**ABOUT THIS EXERCISE**
Your task is to restate every entry below word for word and omit the images.

Pictures paired with source code:
◆ ◆ ◆ ◆

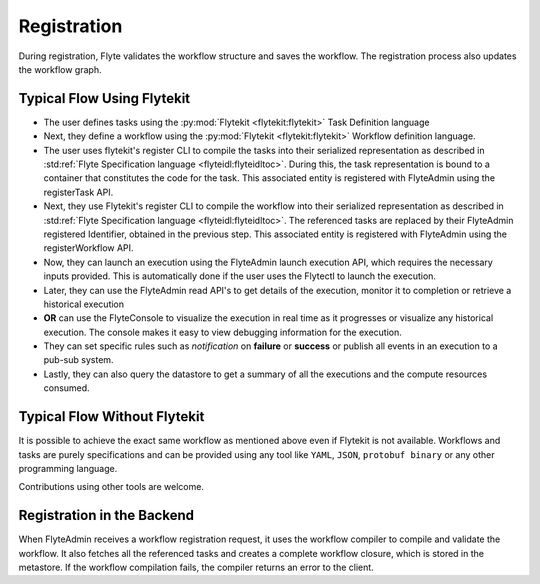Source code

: .. _divedeep-registration:

############
Registration
############

During registration, Flyte validates the workflow structure and saves the workflow. The registration process also updates the workflow graph. 

.. image:: https://raw.githubusercontent.com/flyteorg/static-resources/main/flyte/concepts/executions/flyte_wf_registration_overview.svg?sanitize=true

Typical Flow Using Flytekit
---------------------------

* The user defines tasks using the :py:mod:`Flytekit <flytekit:flytekit>` Task Definition language
* Next, they define a workflow using the :py:mod:`Flytekit <flytekit:flytekit>` Workflow definition language.
* The user uses flytekit's register CLI to compile the tasks into their serialized representation as described in :std:ref:`Flyte Specification language <flyteidl:flyteidltoc>`. During this, the task representation is bound to a container that constitutes the code for the task. This associated entity is registered with FlyteAdmin using the registerTask API.
* Next, they use Flytekit's register CLI to compile the workflow into their serialized representation as described in :std:ref:`Flyte Specification language <flyteidl:flyteidltoc>`. The referenced tasks are replaced by their FlyteAdmin registered Identifier, obtained in the previous step. This associated entity is registered with FlyteAdmin using the registerWorkflow API.
* Now, they can launch an execution using the FlyteAdmin launch execution API, which requires the necessary inputs provided. This is automatically done if the user uses the Flytectl to launch the execution.
* Later, they can use the FlyteAdmin read API's to get details of the execution, monitor it to completion or retrieve a historical execution
* **OR** can use the FlyteConsole to visualize the execution in real time as it progresses or visualize any historical execution. The console makes it easy to view debugging information for the execution.
* They can set specific rules such as *notification* on **failure** or **success** or publish all events in an execution to a pub-sub system.
* Lastly, they can also query the datastore to get a summary of all the executions and the compute resources consumed.

Typical Flow Without Flytekit
-----------------------------
It is possible to achieve the exact same workflow as mentioned above even if Flytekit is not available. Workflows and tasks are purely specifications and can be provided using any tool like ``YAML``, ``JSON``, ``protobuf binary`` or any other programming language. 

Contributions using other tools are welcome.

Registration in the Backend
---------------------------

When FlyteAdmin receives a workflow registration request, it uses the workflow compiler to compile and validate the workflow. It also fetches all the referenced tasks and creates a complete workflow closure, which is stored in the metastore. If the workflow compilation fails, the compiler returns an error to the client.
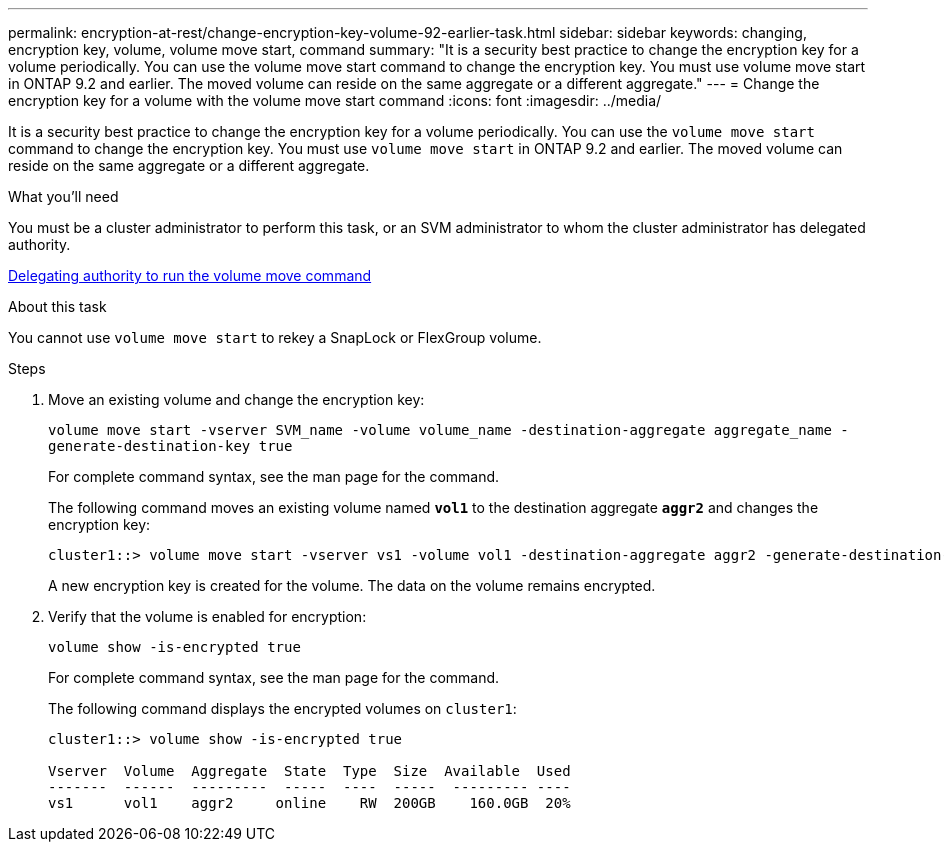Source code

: ---
permalink: encryption-at-rest/change-encryption-key-volume-92-earlier-task.html
sidebar: sidebar
keywords: changing, encryption key, volume, volume move start, command
summary: "It is a security best practice to change the encryption key for a volume periodically. You can use the volume move start command to change the encryption key. You must use volume move start in ONTAP 9.2 and earlier. The moved volume can reside on the same aggregate or a different aggregate."
---
= Change the encryption key for a volume with the volume move start command
:icons: font
:imagesdir: ../media/

[.lead]
It is a security best practice to change the encryption key for a volume periodically. You can use the `volume move start` command to change the encryption key. You must use `volume move start` in ONTAP 9.2 and earlier. The moved volume can reside on the same aggregate or a different aggregate.

.What you'll need

You must be a cluster administrator to perform this task, or an SVM administrator to whom the cluster administrator has delegated authority.

xref:delegate-volume-encryption-svm-administrator-task.adoc[Delegating authority to run the volume move command]

.About this task

You cannot use `volume move start` to rekey a SnapLock or FlexGroup volume.

.Steps

. Move an existing volume and change the encryption key:
+
`volume move start -vserver SVM_name -volume volume_name -destination-aggregate aggregate_name -generate-destination-key true`
+
For complete command syntax, see the man page for the command.
+
The following command moves an existing volume named `*vol1*` to the destination aggregate `*aggr2*` and changes the encryption key:
+
----
cluster1::> volume move start -vserver vs1 -volume vol1 -destination-aggregate aggr2 -generate-destination-key true
----
+
A new encryption key is created for the volume. The data on the volume remains encrypted.

. Verify that the volume is enabled for encryption:
+
`volume show -is-encrypted true`
+
For complete command syntax, see the man page for the command.
+
The following command displays the encrypted volumes on `cluster1`:
+
----
cluster1::> volume show -is-encrypted true

Vserver  Volume  Aggregate  State  Type  Size  Available  Used
-------  ------  ---------  -----  ----  -----  --------- ----
vs1      vol1    aggr2     online    RW  200GB    160.0GB  20%
----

◆ ◆ ◆ ◆

**WRITTEN RESPONSE**
Source code

: .. _divedeep-registration:

############
Registration
############

During registration, Flyte validates the workflow structure and saves the workflow. The registration process also updates the workflow graph. 

.. image:: https://raw.githubusercontent.com/flyteorg/static-resources/main/flyte/concepts/executions/flyte_wf_registration_overview.svg?sanitize=true

Typical Flow Using Flytekit
---------------------------

* The user defines tasks using the :py:mod:`Flytekit <flytekit:flytekit>` Task Definition language
* Next, they define a workflow using the :py:mod:`Flytekit <flytekit:flytekit>` Workflow definition language.
* The user uses flytekit's register CLI to compile the tasks into their serialized representation as described in :std:ref:`Flyte Specification language <flyteidl:flyteidltoc>`. During this, the task representation is bound to a container that constitutes the code for the task. This associated entity is registered with FlyteAdmin using the registerTask API.
* Next, they use Flytekit's register CLI to compile the workflow into their serialized representation as described in :std:ref:`Flyte Specification language <flyteidl:flyteidltoc>`. The referenced tasks are replaced by their FlyteAdmin registered Identifier, obtained in the previous step. This associated entity is registered with FlyteAdmin using the registerWorkflow API.
* Now, they can launch an execution using the FlyteAdmin launch execution API, which requires the necessary inputs provided. This is automatically done if the user uses the Flytectl to launch the execution.
* Later, they can use the FlyteAdmin read API's to get details of the execution, monitor it to completion or retrieve a historical execution
* **OR** can use the FlyteConsole to visualize the execution in real time as it progresses or visualize any historical execution. The console makes it easy to view debugging information for the execution.
* They can set specific rules such as *notification* on **failure** or **success** or publish all events in an execution to a pub-sub system.
* Lastly, they can also query the datastore to get a summary of all the executions and the compute resources consumed.

Typical Flow Without Flytekit
-----------------------------
It is possible to achieve the exact same workflow as mentioned above even if Flytekit is not available. Workflows and tasks are purely specifications and can be provided using any tool like ``YAML``, ``JSON``, ``protobuf binary`` or any other programming language. 

Contributions using other tools are welcome.

Registration in the Backend
---------------------------

When FlyteAdmin receives a workflow registration request, it uses the workflow compiler to compile and validate the workflow. It also fetches all the referenced tasks and creates a complete workflow closure, which is stored in the metastore. If the workflow compilation fails, the compiler returns an error to the client.
Source code

: ---
permalink: encryption-at-rest/change-encryption-key-volume-92-earlier-task.html
sidebar: sidebar
keywords: changing, encryption key, volume, volume move start, command
summary: "It is a security best practice to change the encryption key for a volume periodically. You can use the volume move start command to change the encryption key. You must use volume move start in ONTAP 9.2 and earlier. The moved volume can reside on the same aggregate or a different aggregate."
---
= Change the encryption key for a volume with the volume move start command
:icons: font
:imagesdir: ../media/

[.lead]
It is a security best practice to change the encryption key for a volume periodically. You can use the `volume move start` command to change the encryption key. You must use `volume move start` in ONTAP 9.2 and earlier. The moved volume can reside on the same aggregate or a different aggregate.

.What you'll need

You must be a cluster administrator to perform this task, or an SVM administrator to whom the cluster administrator has delegated authority.

xref:delegate-volume-encryption-svm-administrator-task.adoc[Delegating authority to run the volume move command]

.About this task

You cannot use `volume move start` to rekey a SnapLock or FlexGroup volume.

.Steps

. Move an existing volume and change the encryption key:
+
`volume move start -vserver SVM_name -volume volume_name -destination-aggregate aggregate_name -generate-destination-key true`
+
For complete command syntax, see the man page for the command.
+
The following command moves an existing volume named `*vol1*` to the destination aggregate `*aggr2*` and changes the encryption key:
+
----
cluster1::> volume move start -vserver vs1 -volume vol1 -destination-aggregate aggr2 -generate-destination-key true
----
+
A new encryption key is created for the volume. The data on the volume remains encrypted.

. Verify that the volume is enabled for encryption:
+
`volume show -is-encrypted true`
+
For complete command syntax, see the man page for the command.
+
The following command displays the encrypted volumes on `cluster1`:
+
----
cluster1::> volume show -is-encrypted true

Vserver  Volume  Aggregate  State  Type  Size  Available  Used
-------  ------  ---------  -----  ----  -----  --------- ----
vs1      vol1    aggr2     online    RW  200GB    160.0GB  20%
----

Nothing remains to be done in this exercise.